Caileigh Jane Smith said:


> Everyone looks so happy! Hurray for sunshine!


Thank you! ❤ 


Caileigh Jane Smith said:


> Perhaps a chicken on his shoulder?


😂 


Kaitlyn said:


> Loving this weather! Personally my favourite kind. Wind with sunshine! My little ones are enjoying it quite a bit as well, running around and doing flips. Haha!


That would be so nice to see! 😊


----------



## JML Farms (Jan 1, 2021)

I love spring days like this, but I can't believe u have snow still on the ground! We had a cold front blow through yesterday. Thus morning it was 40 this evening it is breezy and 80s!


----------



## Lil Boogie (Mar 24, 2021)

Aww look at him! hes a big boy!
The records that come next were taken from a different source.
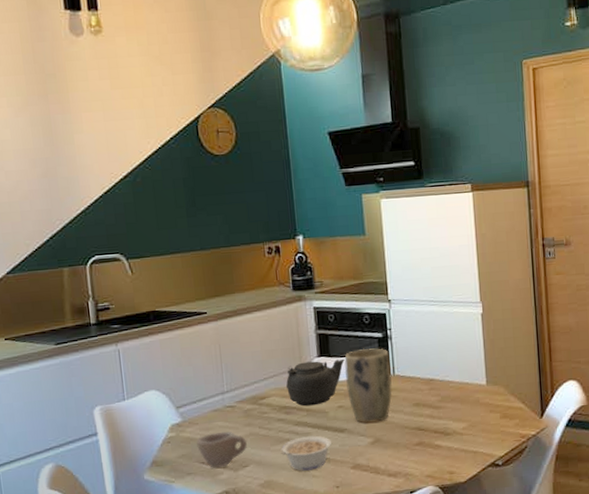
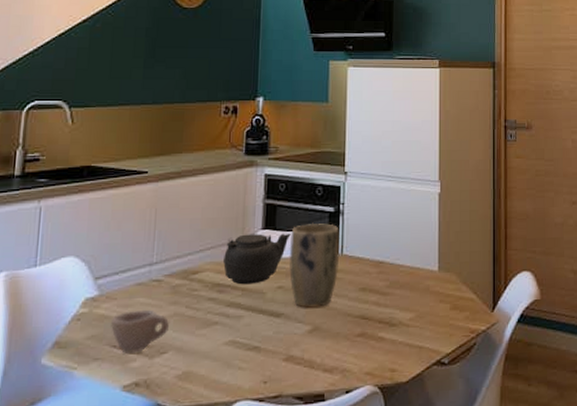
legume: present [281,435,331,471] -> none [206,319,265,362]

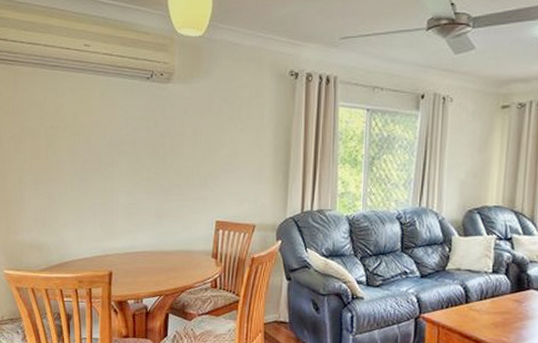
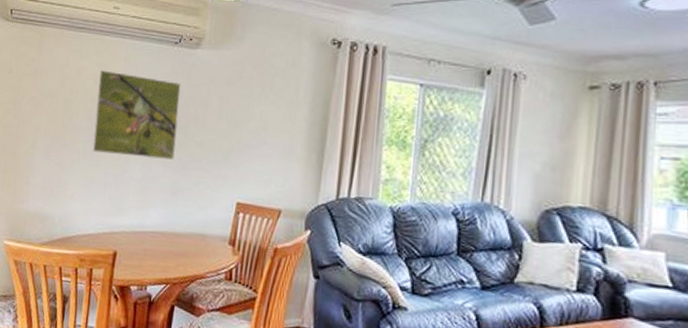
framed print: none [77,106,158,187] -> present [92,70,181,160]

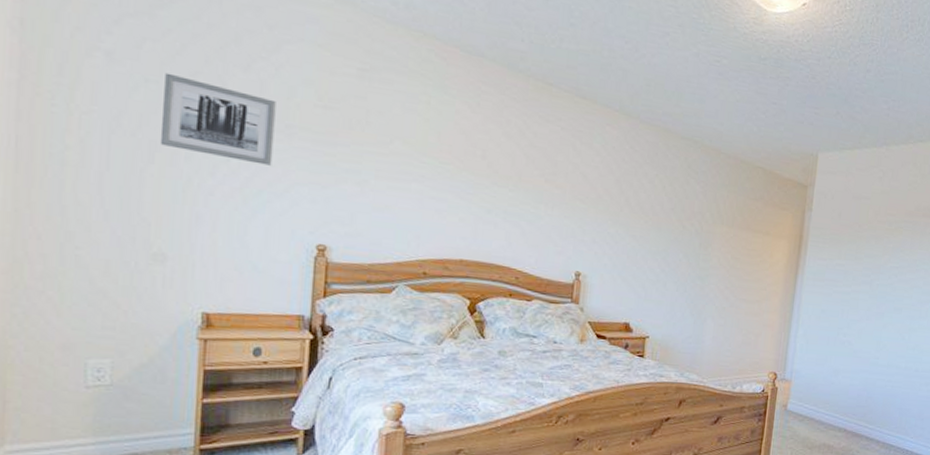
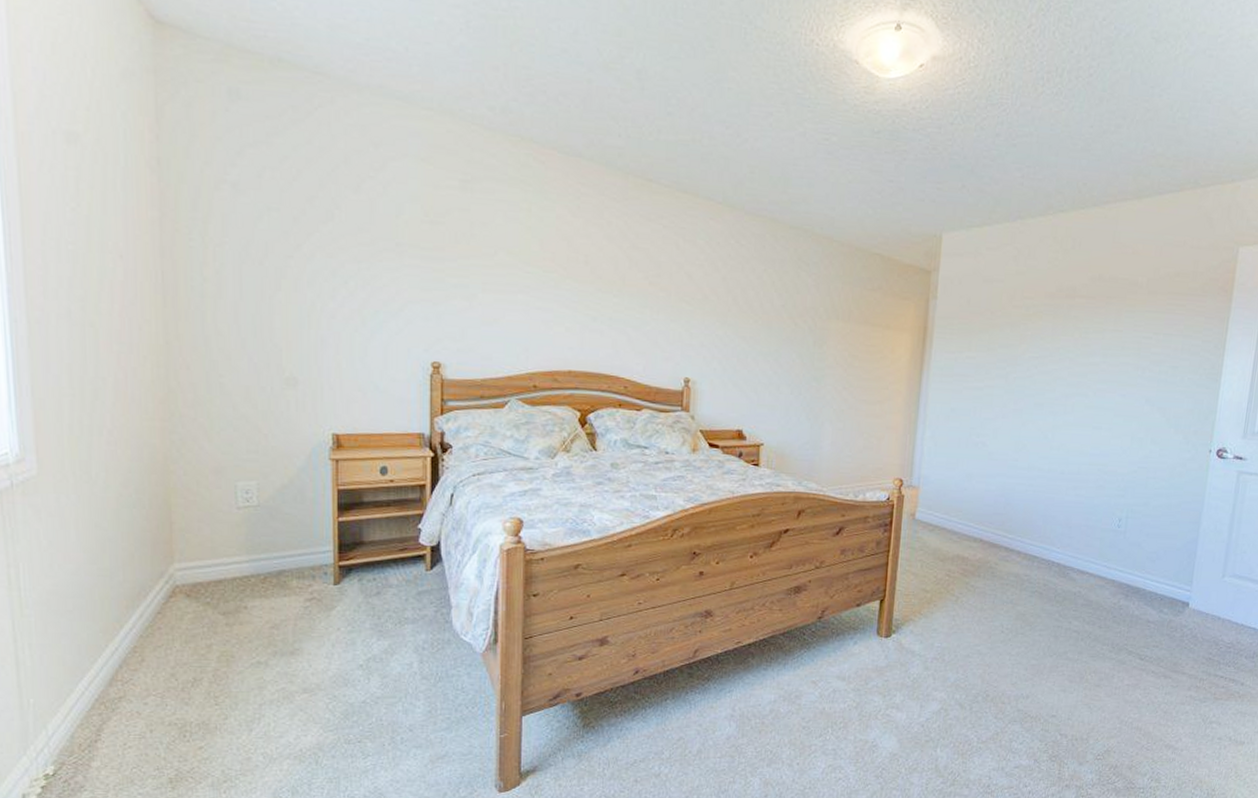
wall art: present [160,72,276,166] -> none [284,199,386,285]

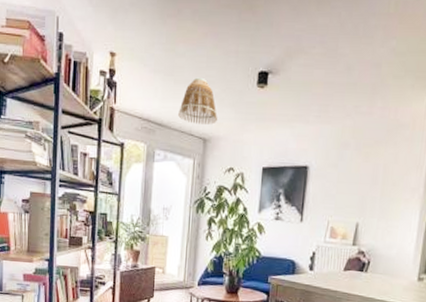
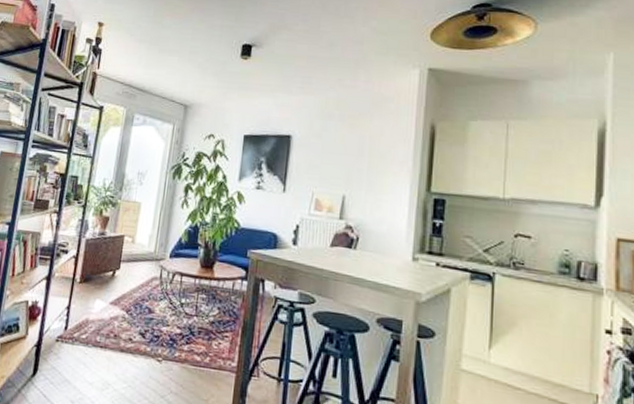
lamp shade: present [178,77,217,125] -> none [160,47,200,92]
Its really windy here too & kinda cold well i say cold but its only like 54F Lol


----------



## MadHouse (Oct 3, 2019)

Lil Boogie said:


> Aww look at him! hes a big boy! Its really windy here too & kinda cold well i say cold but its only like 54F Lol





JML Farms said:


> I love spring days like this, but I can't believe u have snow still on the ground! We had a cold front blow through yesterday. Thus morning it was 40 this evening it is breezy and 80s!
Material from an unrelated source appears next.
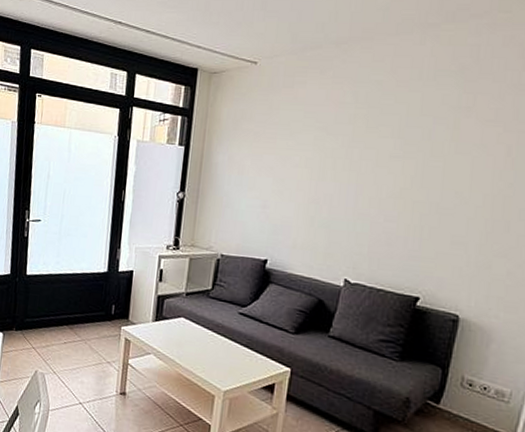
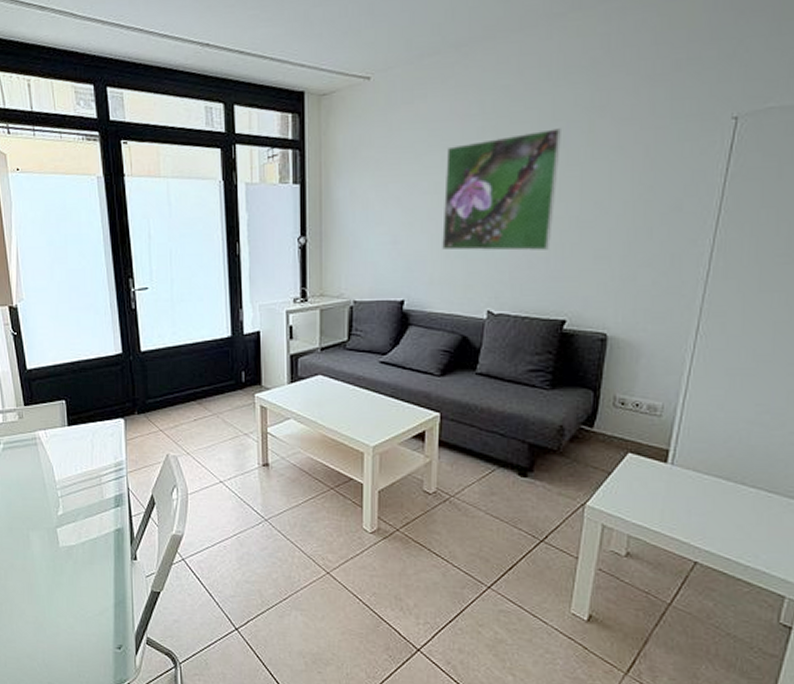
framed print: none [307,122,428,230] -> present [442,128,561,251]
Yes, spring is slow to come here, but apparently last night was out last cold night. It got to 55*F today!


----------



## MadHouse (Oct 3, 2019)

It’s just as windy today, but my one eyed buckaneer didn’t care for staying in the sheltered place I made for him. He yelled and begged, so I let him out in the yard. He ran and ran and ran, with his bandana waving ... it was a beautiful sight. (No picture, sorry). We threw caution to the wind, haha. He got all the other goats dancing with joy.


----------



## toth boer goats (Jul 20, 2008)

They all look happy.


----------



## Aasiya (Apr 30, 2020)

Wow I'm jealous of your weather lol.its hellishly hot here..keep needing to refill the water buckets!...managed to dry some hay though! 
Ps: love your flocks name!..I had a hen called Clucky, and we named her companion Lucky...your Becky and Pecky reminded me of them😊


----------